**MATERIAL FOR THIS EXERCISE:**
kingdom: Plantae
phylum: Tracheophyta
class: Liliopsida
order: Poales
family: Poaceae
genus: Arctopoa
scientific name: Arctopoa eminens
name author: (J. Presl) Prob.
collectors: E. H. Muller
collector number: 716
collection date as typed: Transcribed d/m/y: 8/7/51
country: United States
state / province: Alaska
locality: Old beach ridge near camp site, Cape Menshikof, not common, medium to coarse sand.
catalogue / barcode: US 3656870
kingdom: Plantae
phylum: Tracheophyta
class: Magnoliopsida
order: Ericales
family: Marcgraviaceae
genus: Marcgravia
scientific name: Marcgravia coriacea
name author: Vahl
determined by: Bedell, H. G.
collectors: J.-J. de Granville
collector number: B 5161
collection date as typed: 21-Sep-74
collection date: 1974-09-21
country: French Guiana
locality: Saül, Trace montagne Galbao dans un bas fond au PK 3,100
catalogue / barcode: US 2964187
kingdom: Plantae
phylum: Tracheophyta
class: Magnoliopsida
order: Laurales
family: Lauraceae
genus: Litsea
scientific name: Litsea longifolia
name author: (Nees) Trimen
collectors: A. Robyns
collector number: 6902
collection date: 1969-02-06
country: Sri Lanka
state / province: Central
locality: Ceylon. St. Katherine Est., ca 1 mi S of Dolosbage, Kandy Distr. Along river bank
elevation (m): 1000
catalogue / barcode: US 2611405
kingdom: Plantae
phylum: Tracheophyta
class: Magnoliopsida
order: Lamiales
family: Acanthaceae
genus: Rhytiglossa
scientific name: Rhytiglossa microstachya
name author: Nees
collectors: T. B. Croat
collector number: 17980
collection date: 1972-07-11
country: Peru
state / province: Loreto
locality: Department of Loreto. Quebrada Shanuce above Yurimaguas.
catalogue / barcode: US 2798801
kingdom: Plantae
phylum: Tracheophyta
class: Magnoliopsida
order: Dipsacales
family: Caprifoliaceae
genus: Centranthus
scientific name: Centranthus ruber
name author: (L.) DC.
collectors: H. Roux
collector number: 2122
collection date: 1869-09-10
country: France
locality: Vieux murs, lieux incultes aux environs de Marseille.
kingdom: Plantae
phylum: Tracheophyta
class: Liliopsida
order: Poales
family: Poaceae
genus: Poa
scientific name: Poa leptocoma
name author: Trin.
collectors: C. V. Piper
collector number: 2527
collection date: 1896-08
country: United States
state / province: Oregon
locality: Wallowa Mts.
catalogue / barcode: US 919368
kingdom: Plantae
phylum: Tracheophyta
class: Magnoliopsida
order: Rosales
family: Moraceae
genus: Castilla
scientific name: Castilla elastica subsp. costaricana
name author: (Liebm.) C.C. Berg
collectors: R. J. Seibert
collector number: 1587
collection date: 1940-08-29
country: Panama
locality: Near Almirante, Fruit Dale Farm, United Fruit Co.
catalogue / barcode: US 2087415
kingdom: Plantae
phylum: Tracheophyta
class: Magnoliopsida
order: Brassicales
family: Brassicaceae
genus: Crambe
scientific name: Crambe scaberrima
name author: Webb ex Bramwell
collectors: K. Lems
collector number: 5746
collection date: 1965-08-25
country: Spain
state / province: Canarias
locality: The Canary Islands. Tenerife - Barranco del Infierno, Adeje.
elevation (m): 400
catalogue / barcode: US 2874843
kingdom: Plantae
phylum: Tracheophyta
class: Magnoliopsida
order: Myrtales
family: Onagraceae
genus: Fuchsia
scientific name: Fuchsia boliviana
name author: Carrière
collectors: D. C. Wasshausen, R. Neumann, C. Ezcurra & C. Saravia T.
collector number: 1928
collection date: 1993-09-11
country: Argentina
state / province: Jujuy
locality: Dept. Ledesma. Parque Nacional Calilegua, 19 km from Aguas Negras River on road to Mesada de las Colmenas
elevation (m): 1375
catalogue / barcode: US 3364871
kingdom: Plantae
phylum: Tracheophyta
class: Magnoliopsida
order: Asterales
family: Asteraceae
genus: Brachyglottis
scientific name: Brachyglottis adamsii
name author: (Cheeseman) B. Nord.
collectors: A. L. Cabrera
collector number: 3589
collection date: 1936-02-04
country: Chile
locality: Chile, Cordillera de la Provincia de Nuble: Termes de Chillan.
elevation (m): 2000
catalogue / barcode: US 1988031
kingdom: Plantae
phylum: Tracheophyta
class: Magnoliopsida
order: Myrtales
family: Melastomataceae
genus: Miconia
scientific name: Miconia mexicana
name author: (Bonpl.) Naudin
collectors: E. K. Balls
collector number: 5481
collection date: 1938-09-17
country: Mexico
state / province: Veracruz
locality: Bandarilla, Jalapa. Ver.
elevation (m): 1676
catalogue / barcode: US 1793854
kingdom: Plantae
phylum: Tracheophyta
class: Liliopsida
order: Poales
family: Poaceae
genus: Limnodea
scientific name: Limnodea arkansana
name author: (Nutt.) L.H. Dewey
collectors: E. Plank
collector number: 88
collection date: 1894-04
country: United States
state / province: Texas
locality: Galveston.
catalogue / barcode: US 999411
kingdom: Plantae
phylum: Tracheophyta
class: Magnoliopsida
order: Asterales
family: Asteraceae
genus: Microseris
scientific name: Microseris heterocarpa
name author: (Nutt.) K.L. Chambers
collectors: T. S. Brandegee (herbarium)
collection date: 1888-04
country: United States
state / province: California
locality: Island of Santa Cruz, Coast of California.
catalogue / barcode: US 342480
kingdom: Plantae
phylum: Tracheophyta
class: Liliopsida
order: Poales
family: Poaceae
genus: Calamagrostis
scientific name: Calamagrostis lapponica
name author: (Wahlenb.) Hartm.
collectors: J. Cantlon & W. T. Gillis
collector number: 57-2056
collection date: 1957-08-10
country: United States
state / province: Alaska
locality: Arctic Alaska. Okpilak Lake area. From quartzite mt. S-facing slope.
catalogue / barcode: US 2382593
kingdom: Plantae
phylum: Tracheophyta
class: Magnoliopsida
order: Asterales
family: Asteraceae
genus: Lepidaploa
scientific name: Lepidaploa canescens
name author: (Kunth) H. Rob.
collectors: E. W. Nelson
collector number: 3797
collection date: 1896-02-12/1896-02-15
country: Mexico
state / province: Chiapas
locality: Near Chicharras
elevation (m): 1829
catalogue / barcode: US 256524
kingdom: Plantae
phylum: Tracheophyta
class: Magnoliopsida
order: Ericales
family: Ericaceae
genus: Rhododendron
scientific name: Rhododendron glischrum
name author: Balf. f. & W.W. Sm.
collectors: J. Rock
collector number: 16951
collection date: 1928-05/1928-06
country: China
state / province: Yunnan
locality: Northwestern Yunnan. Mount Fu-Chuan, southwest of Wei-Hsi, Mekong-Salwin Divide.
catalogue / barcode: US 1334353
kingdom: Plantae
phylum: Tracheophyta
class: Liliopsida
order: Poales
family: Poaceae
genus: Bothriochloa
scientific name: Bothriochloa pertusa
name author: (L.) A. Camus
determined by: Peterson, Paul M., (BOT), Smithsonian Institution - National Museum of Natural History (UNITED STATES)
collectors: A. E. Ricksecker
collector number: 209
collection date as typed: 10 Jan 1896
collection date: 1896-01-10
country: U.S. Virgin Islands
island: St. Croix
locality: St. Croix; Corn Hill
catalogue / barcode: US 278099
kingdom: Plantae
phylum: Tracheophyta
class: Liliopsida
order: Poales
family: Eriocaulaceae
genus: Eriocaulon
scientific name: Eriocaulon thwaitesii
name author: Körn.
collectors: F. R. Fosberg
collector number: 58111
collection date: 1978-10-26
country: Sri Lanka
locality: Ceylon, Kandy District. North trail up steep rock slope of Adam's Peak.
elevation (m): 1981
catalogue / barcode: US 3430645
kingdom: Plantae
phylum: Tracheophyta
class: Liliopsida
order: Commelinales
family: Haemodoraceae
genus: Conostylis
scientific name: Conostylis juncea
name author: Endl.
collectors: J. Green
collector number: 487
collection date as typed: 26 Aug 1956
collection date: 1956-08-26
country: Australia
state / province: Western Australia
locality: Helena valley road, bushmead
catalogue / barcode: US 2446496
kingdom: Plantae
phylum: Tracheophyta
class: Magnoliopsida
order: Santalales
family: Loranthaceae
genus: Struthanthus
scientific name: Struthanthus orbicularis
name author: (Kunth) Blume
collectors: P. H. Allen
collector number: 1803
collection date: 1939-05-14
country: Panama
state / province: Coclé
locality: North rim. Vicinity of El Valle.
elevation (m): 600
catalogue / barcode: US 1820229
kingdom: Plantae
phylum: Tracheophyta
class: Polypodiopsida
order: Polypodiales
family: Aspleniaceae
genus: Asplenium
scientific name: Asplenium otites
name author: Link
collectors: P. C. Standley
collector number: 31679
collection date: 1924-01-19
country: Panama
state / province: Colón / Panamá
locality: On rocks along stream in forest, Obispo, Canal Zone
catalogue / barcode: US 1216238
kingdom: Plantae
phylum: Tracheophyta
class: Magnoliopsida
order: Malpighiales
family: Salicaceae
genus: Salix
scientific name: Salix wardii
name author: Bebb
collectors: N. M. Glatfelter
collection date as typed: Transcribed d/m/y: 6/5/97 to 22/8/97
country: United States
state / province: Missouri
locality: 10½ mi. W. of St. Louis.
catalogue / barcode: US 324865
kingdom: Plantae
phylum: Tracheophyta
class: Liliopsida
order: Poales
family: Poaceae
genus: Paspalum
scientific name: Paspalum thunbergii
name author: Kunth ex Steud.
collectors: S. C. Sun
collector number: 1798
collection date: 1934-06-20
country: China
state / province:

**CHALLENGE:** Copy out everything in the records above, from the line containing "order: Lamiales" down to the line containing "state / province: Canarias", with both of those lines included and nothing changed.

**ANSWER TO THE EXERCISE:**
order: Lamiales
family: Acanthaceae
genus: Rhytiglossa
scientific name: Rhytiglossa microstachya
name author: Nees
collectors: T. B. Croat
collector number: 17980
collection date: 1972-07-11
country: Peru
state / province: Loreto
locality: Department of Loreto. Quebrada Shanuce above Yurimaguas.
catalogue / barcode: US 2798801
kingdom: Plantae
phylum: Tracheophyta
class: Magnoliopsida
order: Dipsacales
family: Caprifoliaceae
genus: Centranthus
scientific name: Centranthus ruber
name author: (L.) DC.
collectors: H. Roux
collector number: 2122
collection date: 1869-09-10
country: France
locality: Vieux murs, lieux incultes aux environs de Marseille.
kingdom: Plantae
phylum: Tracheophyta
class: Liliopsida
order: Poales
family: Poaceae
genus: Poa
scientific name: Poa leptocoma
name author: Trin.
collectors: C. V. Piper
collector number: 2527
collection date: 1896-08
country: United States
state / province: Oregon
locality: Wallowa Mts.
catalogue / barcode: US 919368
kingdom: Plantae
phylum: Tracheophyta
class: Magnoliopsida
order: Rosales
family: Moraceae
genus: Castilla
scientific name: Castilla elastica subsp. costaricana
name author: (Liebm.) C.C. Berg
collectors: R. J. Seibert
collector number: 1587
collection date: 1940-08-29
country: Panama
locality: Near Almirante, Fruit Dale Farm, United Fruit Co.
catalogue / barcode: US 2087415
kingdom: Plantae
phylum: Tracheophyta
class: Magnoliopsida
order: Brassicales
family: Brassicaceae
genus: Crambe
scientific name: Crambe scaberrima
name author: Webb ex Bramwell
collectors: K. Lems
collector number: 5746
collection date: 1965-08-25
country: Spain
state / province: Canarias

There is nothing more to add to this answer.